El Salvador isn’t unique in the region for cutting inequality, according to Eduardo Ortiz-Juarez, a researcher at the Commitment to Equity Institute at Tulane University in New Orleans. Although Latin America remains the region with the greatest income disparity in the world, 16 of 18 countries have seen an increase in equality since 2000. On average, the region’s disparity declined by 1.07 percent annually from 2002 to 2015. El Salvador’s 1.6 percent decline during that time outpaced the average. This progress occurred even as inequality has increased in many countries around the world besides the U.S., including China and India.

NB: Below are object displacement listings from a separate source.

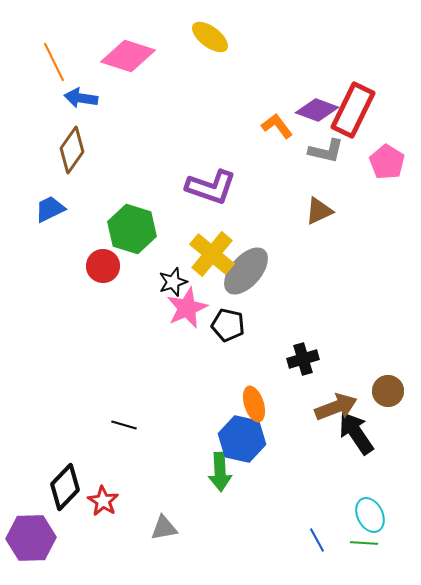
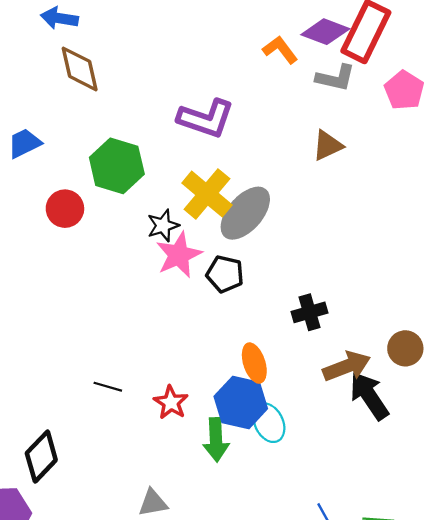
brown diamond: (72, 150) -> (80, 69), moved, turned -48
red circle: (103, 266) -> (65, 209), moved
red star: (103, 501) -> (171, 402), moved
cyan ellipse: (370, 515) -> (269, 423), moved

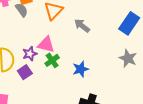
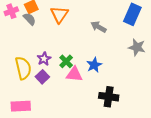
gray arrow: (82, 26) -> (99, 27), moved
pink triangle: (46, 45) -> (74, 74), moved

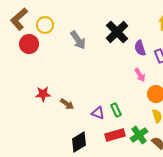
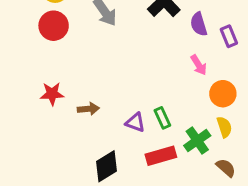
red circle: (29, 44) -> (54, 26), moved
brown arrow: (67, 104) -> (88, 109), turned -40
green cross: (139, 135) -> (197, 141), moved

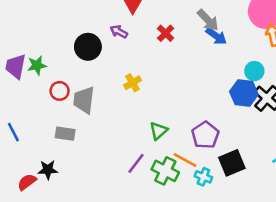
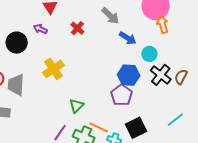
blue arrow: (216, 36) -> (128, 38), moved
yellow cross: (132, 83) -> (53, 69), size x1.5
blue hexagon: (244, 93) -> (129, 75), moved
purple pentagon: (205, 135) -> (122, 95), moved

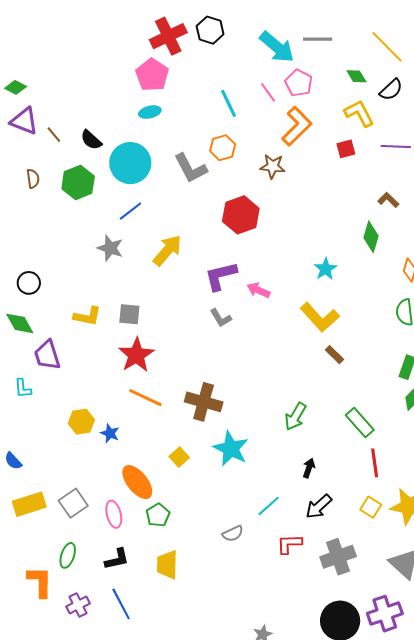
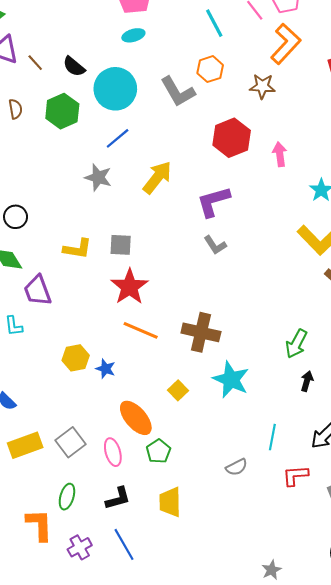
pink arrow: (258, 290) -> (280, 154), moved, turned 60
black arrow: (309, 468) -> (307, 381), moved
cyan line: (269, 506) -> (272, 437), turned -35

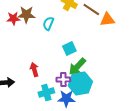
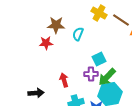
red star: (13, 19) -> (46, 43), moved
purple cross: (63, 80) -> (91, 74), moved

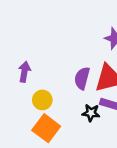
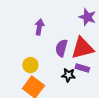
purple arrow: (24, 72) -> (39, 27), moved

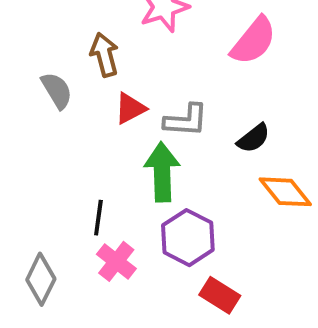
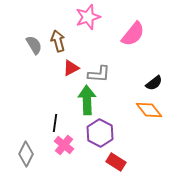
gray semicircle: (57, 90) -> (34, 45), moved
black semicircle: (253, 138) -> (154, 83), moved

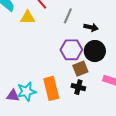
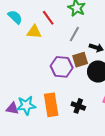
purple hexagon: (71, 50) -> (62, 67), moved
brown square: (80, 69) -> (80, 60), moved

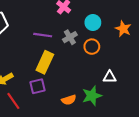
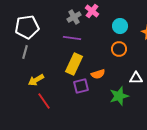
gray cross: (70, 37) -> (74, 17), moved
purple square: (37, 86) -> (81, 86), moved
orange semicircle: (69, 100) -> (98, 74), moved

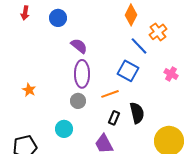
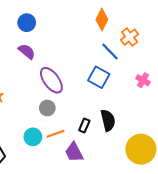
purple semicircle: (79, 46) -> (27, 51), moved
purple ellipse: (82, 74) -> (51, 80), turned -36
orange line: (110, 94) -> (56, 134), moved

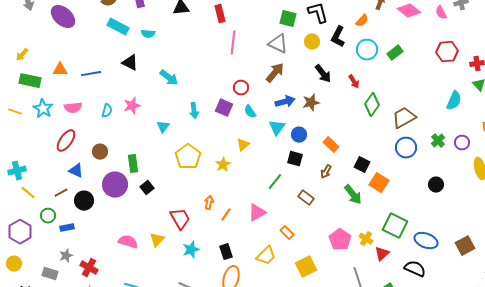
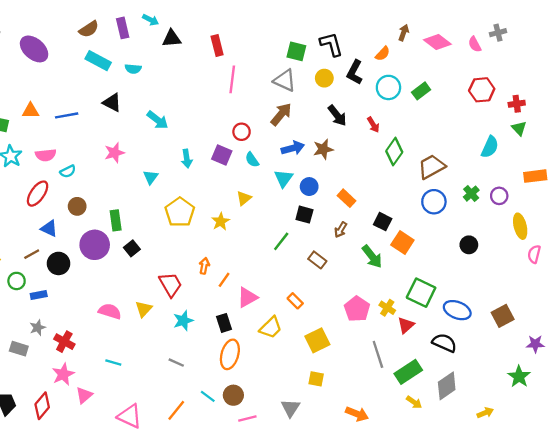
cyan semicircle: (107, 111) -> (68, 171), moved, turned 48
pink triangle: (257, 213) -> (247, 297), moved

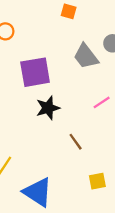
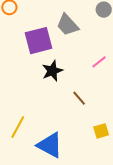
gray trapezoid: (86, 56) -> (68, 25), moved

When you are poor, your think your life is worth less. And you might want to get quick money. And then you end up with another problem: That’s violence.

José Artiga, SHARE

The reasons behind this trend in Latin America are complicated. But a couple of factors seem to play a big role — and likely contribute to El Salvador’s improvements. According to Ortiz-Juarez, they boil down mostly to higher wages from a more educated workforce and more progressive government transfers of wealth to the poor. He’s crunched the numbers: On average, more than half of El Salvador’s reduction in its Gini coefficient is the result of changes in income, and around 21 percent is from government transfers. Remittances also surely play a role, as they represented a record 17.1 percent of El Salvador’s economy in 2016.

The Farabundo Martí National Liberation Front abandoned its leftist guerrilla roots and, in 1994, became a legitimate political party in El Salvador — one that has jockeyed with the rightist National Republican Alliance for control of the legislature since 2000. As with other countries in the leftist “pink tide” that swept the region, El Salvador has seen an increased focus on social programs, if not their efficient delivery. President Salvador Sánchez Cerén, a former guerrilla and teacher, prioritized education and subsidies to the poor when he entered office in 2014. To varying degrees, programs such as providing school meals and supplies have likely helped equality in the country, say experts.

Artiga notes other policies that produced “small changes in a good direction,” including increased salaries, improved medical care and redistributed land titles that people can use as collateral for mortgages.

It’s in everyone’s interest for El Salvador to continue on a path toward equality and prosperity, he explains. “When you are poor, you think your life is worth less. And you might want to get quick money. And then you end up with another problem: That’s violence.”